Woodsman & Beekeeper
Aug 19, 2013
4,364
2
26
Cumbria
I've been camping with my dad since I was small, went on or first wild camp when I was 7- haven't stopped since reall and can't say I've ever lost interest in the outdoors. it really took off at about 11 then it developed into more proper stuff at around 13 in the canoe and more foraging etc then I am where I am now really- doing all sorts from bowdrill to fly fishing. I've got into all sorts of stuff and basically along as its outdoors I'll enjoy it so that's what I keep doing and I'll be doing it till I pop my clogs :D.

Oh and the why is simply because I enjoy it :).
 

Kerne

Maker
Dec 16, 2007
1,766
21
Gloucestershire
Didn't know there was such a thing as "bushcrafting" as a kid but went snaring rabbits, picking mushrooms, camping, walking, sitting about in the woods etc. because that's what you did with your mates when you weren't playing football. Stopped when I "grew up" and got a job and suchlike (though I got into sailing and did a load of that...) Then I moved away from the sea and started doing ultralight backpacking. Then Mr Mears came on the telly and talked about a lot of the things that I used to do as a kid and it seemed to fit in with the backpacking quite nicely. So I started again.
 

wandering1

Nomad
Aug 21, 2014
348
2
Staffordshire
I'd say since I was 7
I literally grew up on an allotment growing stuff learning bout plants n wot not
But I've always been an outdoors person whether that be lightweight camping backpacking mountaineering orienteering field sports (walking the hedgeways picking berries birdwatching (yes I know.a Twitcher) fishing, trapping

Why. Cos.I enjoy.it simple.as
 

Faz

Full Member
Mar 24, 2011
244
7
48
Cheshire
Same as most here, grew up doing it. Started at Cubs, scouts, ventures, RAF and after leaving on my own and slowly getting my two lads in to it.
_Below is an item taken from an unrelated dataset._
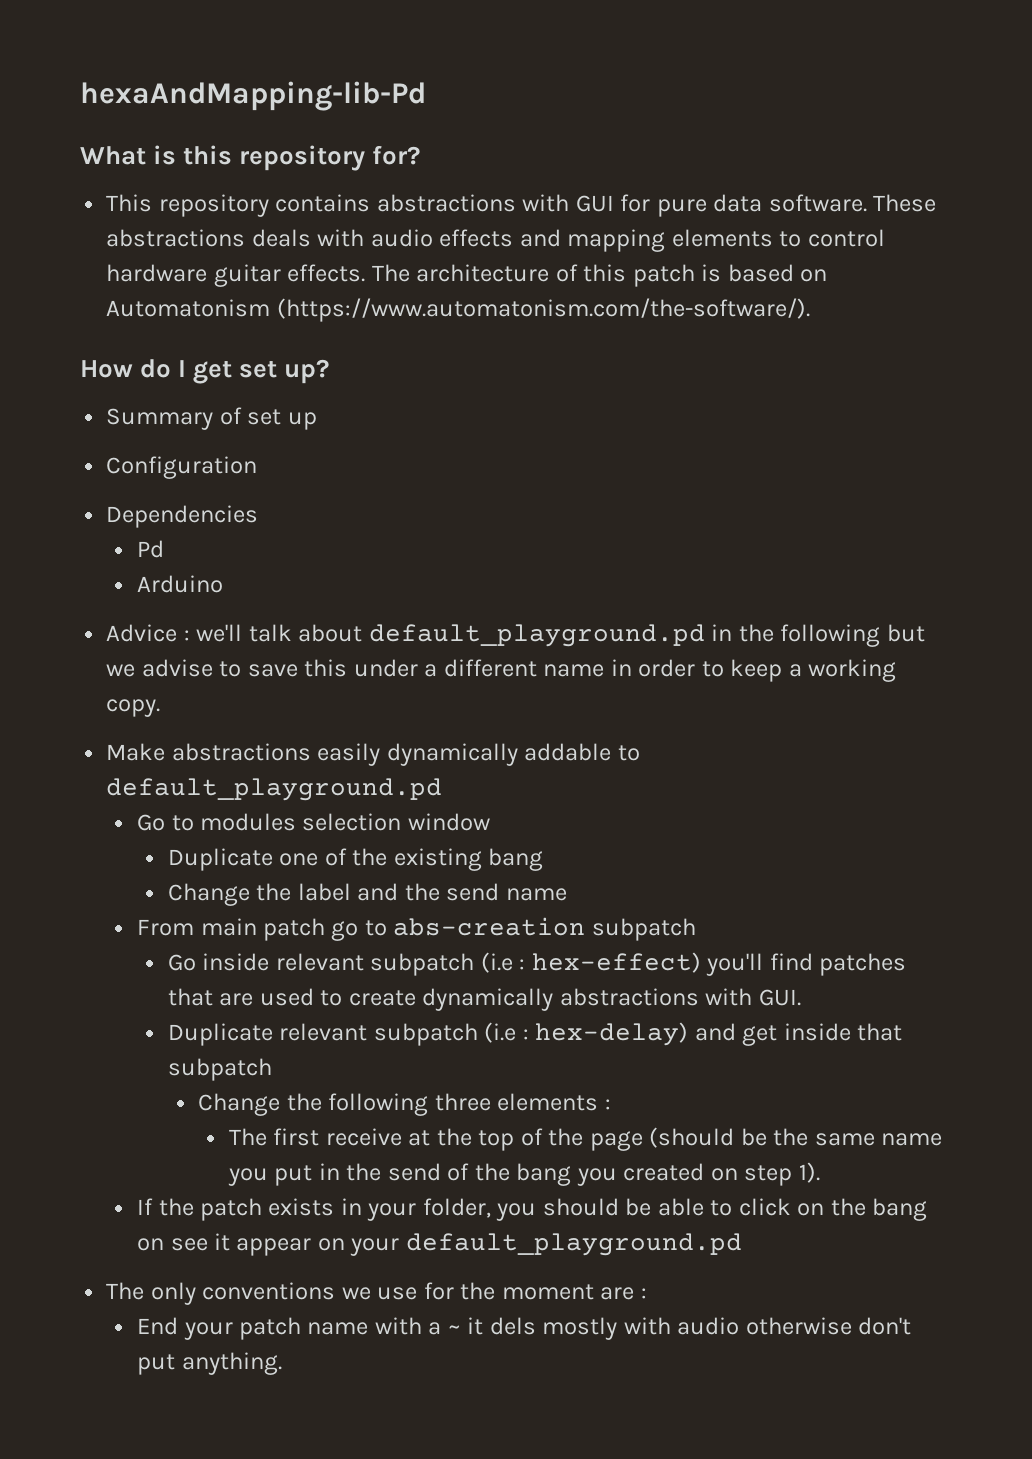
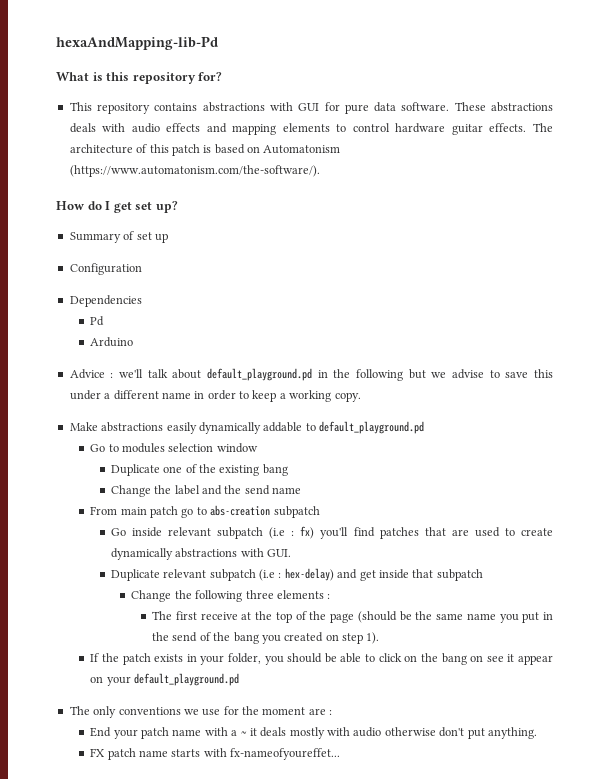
[531,952,701,973] hex-effect) -> [300,526,315,539] fx)
[489,1317,536,1335] dels -> [260,727,287,737] deals
(282, 1363) none -> [90,748,341,760] // FX patch name starts with fx-nameofyoureffet...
Reason why was to escape three sisters at home.
 

Dr Nic

New Member
Nov 10, 2014
2
0
Cheshire
I started when I was 5 I remember my first time out and a young man telling me about eating some plants in the wild. As i grew up I did more and more bushcraft. I have seem it as part of life and I enjoy it. A few years ago I was working with some young homeless kids, one of whom had never even seen a sheep. I decided I dont want what I have been taught to be lost.
 

BlueTrain

Nomad
Jul 13, 2005
482
0
78
Near Washington, D.C.
Since I'm an American, I'm not sure I ever have. But I've been playing around with things outside for a long time, since the 1950s.

I grew up in a small town in the hills of West Virginia. It was a place where you could build a fire out back in the vegetable garden (off season, usually) and walk three blocks to find a totally unfenced, unsupervised and very unsanitary pond. It was also unnatural but a fun place to spend a Saturday afternoon. I belonged to the scouts for a while but none of my friends did and anyway, I did more on my own. One uncle's family spent a lot of time camping and I went with them as much as I could. Since school and moving to the suburbs of a larger town, most of my outings have been in national parks and national forests within a hundred miles from home but I also live where I see more wild things behind the house than I do anywhere else. I'm not sure that anything I do qualifies as bushcraft, however.